Putt & Putter is a miniature golf video game released for the Master System in June 1992 and Game Gear in December 1991. It was developed by SIMS Co, and published by Sega. In Brazil the game was called Mini-Golf. The back of the box describes it as a cross between mini-golf and pinball.

==Gameplay==

A hole during play

There are 18 holes in the game that increase in difficulty as the player progresses. Holes all have various obstacles that must be negotiated including sand traps, moving platforms and pinball style bumpers Almost all holes are surrounded by water and shots ending up off the course are given a one-stroke penalty. The holes are viewed from an isometric viewpoint.
Shots are taken by using the directional pad to line up the shot and pressing a button on the control pad to start the power gauge, pressing it again selects the desired power. The 18 holes are split down into three groups of six holes, the player must finish each set either in par or under-par to move on to the next set.

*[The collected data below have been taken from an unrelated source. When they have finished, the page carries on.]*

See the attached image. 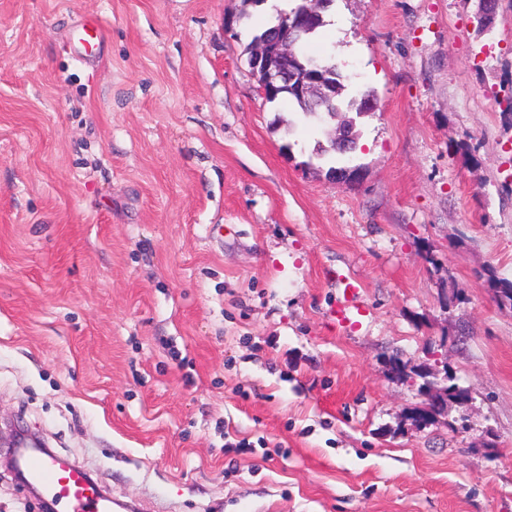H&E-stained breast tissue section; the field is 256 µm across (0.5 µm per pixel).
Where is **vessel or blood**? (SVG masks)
<instances>
[{
    "mask_svg": "<svg viewBox=\"0 0 512 512\" xmlns=\"http://www.w3.org/2000/svg\"><path fill=\"white\" fill-rule=\"evenodd\" d=\"M97 23L84 24L75 51L80 59L94 57L100 43ZM18 460L40 492L52 503L55 512H110V501L88 474L74 465H66L52 456L23 449Z\"/></svg>",
    "mask_w": 512,
    "mask_h": 512,
    "instance_id": "vessel-or-blood-1",
    "label": "vessel or blood"
}]
</instances>
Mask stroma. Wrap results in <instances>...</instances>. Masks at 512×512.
<instances>
[{
    "instance_id": "35a3bbf8",
    "label": "stroma",
    "mask_w": 512,
    "mask_h": 512,
    "mask_svg": "<svg viewBox=\"0 0 512 512\" xmlns=\"http://www.w3.org/2000/svg\"><path fill=\"white\" fill-rule=\"evenodd\" d=\"M334 5L314 48L375 105L320 158L336 120L257 89L262 8L0 0V437L124 512H512V0ZM395 357L471 401L419 428ZM101 31L96 22L89 21L79 32L75 51L82 60L94 57L100 43Z\"/></svg>"
}]
</instances>
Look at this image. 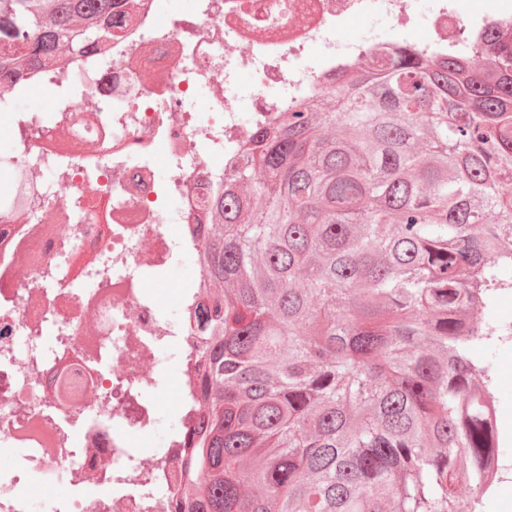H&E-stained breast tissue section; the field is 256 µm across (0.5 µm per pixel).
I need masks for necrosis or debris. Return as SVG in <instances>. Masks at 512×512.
Returning <instances> with one entry per match:
<instances>
[{"label": "necrosis or debris", "mask_w": 512, "mask_h": 512, "mask_svg": "<svg viewBox=\"0 0 512 512\" xmlns=\"http://www.w3.org/2000/svg\"><path fill=\"white\" fill-rule=\"evenodd\" d=\"M460 2L426 0V47L475 58L512 49V0L473 13ZM414 3L193 0L172 14L165 0H114L107 46L0 82L11 144L0 171L12 177L0 194V456L14 460L0 470V512H166L195 422L203 282L183 284L172 309L154 284L202 249L205 210L238 144L370 54L417 46ZM373 18L386 33L338 39ZM35 88L50 107L32 116L20 103ZM162 350L177 420L146 455L129 435L156 425L163 376L140 368ZM67 387L85 399L65 403Z\"/></svg>", "instance_id": "4bbe7bcc"}]
</instances>
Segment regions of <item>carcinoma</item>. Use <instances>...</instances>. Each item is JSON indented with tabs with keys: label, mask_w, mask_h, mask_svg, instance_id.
<instances>
[{
	"label": "carcinoma",
	"mask_w": 512,
	"mask_h": 512,
	"mask_svg": "<svg viewBox=\"0 0 512 512\" xmlns=\"http://www.w3.org/2000/svg\"><path fill=\"white\" fill-rule=\"evenodd\" d=\"M107 39L112 0H0V68ZM239 157L197 255L175 509L475 512L501 454L488 314L512 288V56L368 58Z\"/></svg>",
	"instance_id": "carcinoma-1"
}]
</instances>
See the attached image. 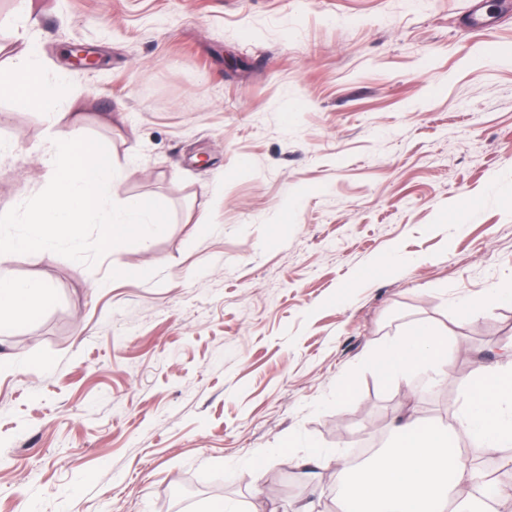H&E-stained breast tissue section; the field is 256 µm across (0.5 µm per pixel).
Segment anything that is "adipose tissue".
<instances>
[{"label":"adipose tissue","instance_id":"adipose-tissue-1","mask_svg":"<svg viewBox=\"0 0 512 512\" xmlns=\"http://www.w3.org/2000/svg\"><path fill=\"white\" fill-rule=\"evenodd\" d=\"M0 88L16 108H38L51 120L65 105L60 78L46 69L31 37L10 70L0 75ZM450 361L447 336L418 323L407 334L379 345L372 365L389 379L411 369L430 370L444 379ZM463 384L467 403L455 426L397 418L385 459L354 473L337 471V480L346 487L348 512H491L484 493L463 499L453 495L459 485H474L476 477L455 431L463 429L472 447L488 453L512 447V349Z\"/></svg>","mask_w":512,"mask_h":512}]
</instances>
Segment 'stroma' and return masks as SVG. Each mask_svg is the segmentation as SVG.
Wrapping results in <instances>:
<instances>
[{
	"mask_svg": "<svg viewBox=\"0 0 512 512\" xmlns=\"http://www.w3.org/2000/svg\"><path fill=\"white\" fill-rule=\"evenodd\" d=\"M19 7L0 0V72L29 30L81 117L0 91V212L45 188L59 128L171 220L90 268L9 260L60 301L0 338V512H330L373 424L454 423L461 379L512 343L488 299L512 291V0ZM420 321L447 381L382 379L377 346Z\"/></svg>",
	"mask_w": 512,
	"mask_h": 512,
	"instance_id": "1",
	"label": "stroma"
}]
</instances>
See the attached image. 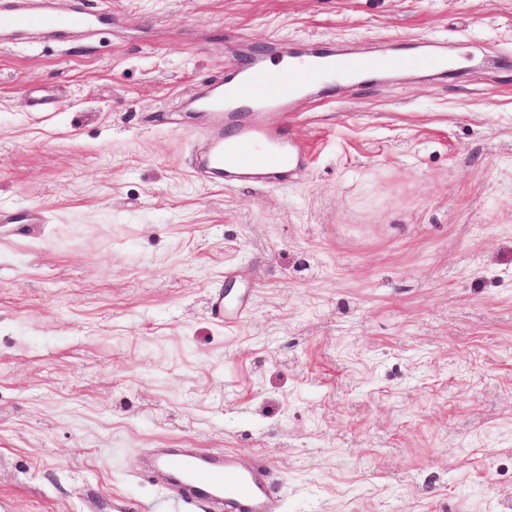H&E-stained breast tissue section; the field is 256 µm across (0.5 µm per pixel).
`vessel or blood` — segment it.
<instances>
[{
  "mask_svg": "<svg viewBox=\"0 0 512 512\" xmlns=\"http://www.w3.org/2000/svg\"><path fill=\"white\" fill-rule=\"evenodd\" d=\"M91 20V13L79 7L60 13L48 9L38 12L33 0H15L7 30L23 35L37 27L45 36L54 37L63 30L87 29ZM414 64V58L405 54L374 59L306 54L292 57L286 69L276 72L263 60L246 64L236 84L226 86L223 95L203 104L204 111L226 114V128L217 134L206 159L208 171L217 178L246 180L259 185L271 175L290 169L306 153L304 145L294 140L271 146L272 134L263 123L240 121L235 110L242 99L285 95L297 84L316 85L363 69L405 70ZM243 136L251 137L258 145L248 160L240 159L237 154L236 143ZM156 467L168 481L178 486L179 499L185 506L220 501L225 512H280L281 499L269 487L267 460H257L253 467L244 468L230 458L193 449L167 452L157 460Z\"/></svg>",
  "mask_w": 512,
  "mask_h": 512,
  "instance_id": "b4317fda",
  "label": "vessel or blood"
}]
</instances>
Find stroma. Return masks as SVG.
Listing matches in <instances>:
<instances>
[{
  "instance_id": "35a3bbf8",
  "label": "stroma",
  "mask_w": 512,
  "mask_h": 512,
  "mask_svg": "<svg viewBox=\"0 0 512 512\" xmlns=\"http://www.w3.org/2000/svg\"><path fill=\"white\" fill-rule=\"evenodd\" d=\"M55 2L112 22L0 44V512L175 501L157 448L266 456L281 512H512V0ZM293 51L417 68L205 177L193 100Z\"/></svg>"
}]
</instances>
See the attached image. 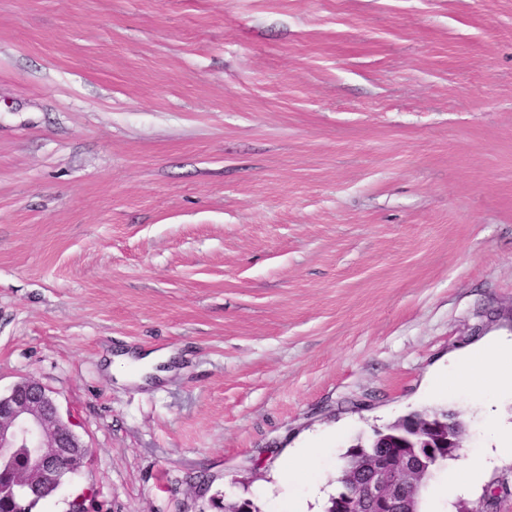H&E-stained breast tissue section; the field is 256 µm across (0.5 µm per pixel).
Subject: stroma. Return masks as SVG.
I'll return each mask as SVG.
<instances>
[{
  "label": "stroma",
  "mask_w": 512,
  "mask_h": 512,
  "mask_svg": "<svg viewBox=\"0 0 512 512\" xmlns=\"http://www.w3.org/2000/svg\"><path fill=\"white\" fill-rule=\"evenodd\" d=\"M512 340V0H0V394L39 381L99 512H224L295 449L466 426L423 512H512V422L451 359ZM169 348L149 388L116 346ZM177 353L171 350L116 349L109 355L108 371L119 382L134 387H149L173 373ZM503 459L512 460V423L500 428L494 448L488 447L479 455L470 456L464 461L458 469L461 477L457 479V489H466L474 480L480 478Z\"/></svg>",
  "instance_id": "stroma-1"
}]
</instances>
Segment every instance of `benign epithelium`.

A two-player mode takes the form of two balls in play simultaneously. Unlike in full scale golf it is possible for one ball to hit the other without a penalty being incurred. This adds a strategic element to the multiplayer game.

==Reception==

Game gear cover art

Issue 34 of Games-X magazine (December 1991) gave the Game Gear version a 3 out of 5.

In January 1992, Power Play magazine gave the game a score of 57/100.

Sega Power magazine gave the game a score of 81/100 praising the gameplay especially the 2 player mode stating “Great fun for 2 players, this is one of those games that look awful, feels dated but has better gameplay then many other more hi-profile titles around at the mo.”